The longer part-time students stay in school, the more vulnerable they are to leaving degrees unfinished. With part-time college enrollment expected to outpace full-time enrollment through 2027, college administrators have taken note and are looking for ways to improve retention and shorten time-to-completion for part-time students. Less than 20 percent of part-time students at four-year colleges graduate within eight years; the percentage is even lower at community colleges, according to The Hechinger Report.
The two most common obstacles part-timers face are scheduling conflicts and financial struggles. Many juggle multiple jobs and child care commitments, which can be difficult to align with required courses offered only during certain time slots.
With limited time to socialize on campus, part-time students also may lack a sense of belonging at their school. Bunker Hill Community College in Boston, where 70 percent of students are part-time and 50 percent are parents, has focused on building a peer community for part-time students, in part by requiring them to take a “Finding your Future” seminar. “It allows them to be part of the culture here, and to feel like they’re part of a family, and there’s connection,” says adjunct professor Nichole Vatcher. “And I think it’s the connection that keeps them coming back.”
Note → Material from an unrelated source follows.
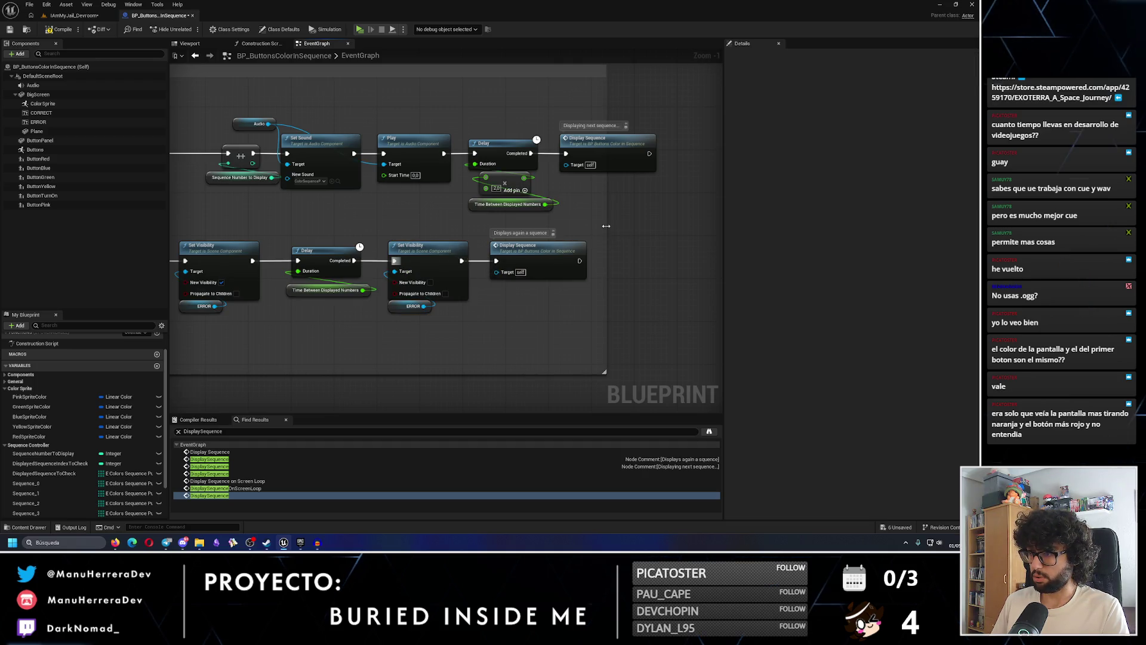
Save the blueprint, nudge the fail-branch nodes down, and select the two Set Visibility nodes
{"action": "left_click", "coordinate": [10, 30]}
{"action": "scroll", "coordinate": [465, 173], "scroll_direction": "down", "scroll_amount": 2}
The debate over increasing course loads
Some institutions, meanwhile, are focusing on boosting students’ course load and momentum, given evidence that the more years a degree takes, the more vulnerable a person’s education is to disruptive life changes and funding shortages. Massachusetts’ three-year-old Commonwealth Commitment program freezes tuition for students who take a full course load and offers admission to state colleges for full-time community college students who maintain a 3.0 grade point average. Program participants are also required to take a seminar that introduces them to mentors and success coaches. More than 1,000 students have participated in this program, and those who took the seminar were 16 percent more likely to return in the spring, but early results show little impact on graduation.
However, going full-time and taking additional seminars may not be feasible for every part-time student, experts say. While it’s a laudable goal, colleges “will leave too many of [their] most vulnerable students behind if [they] only focus on that as the solution,” says Karen Stout, president of the advocacy group Achieving the Dream.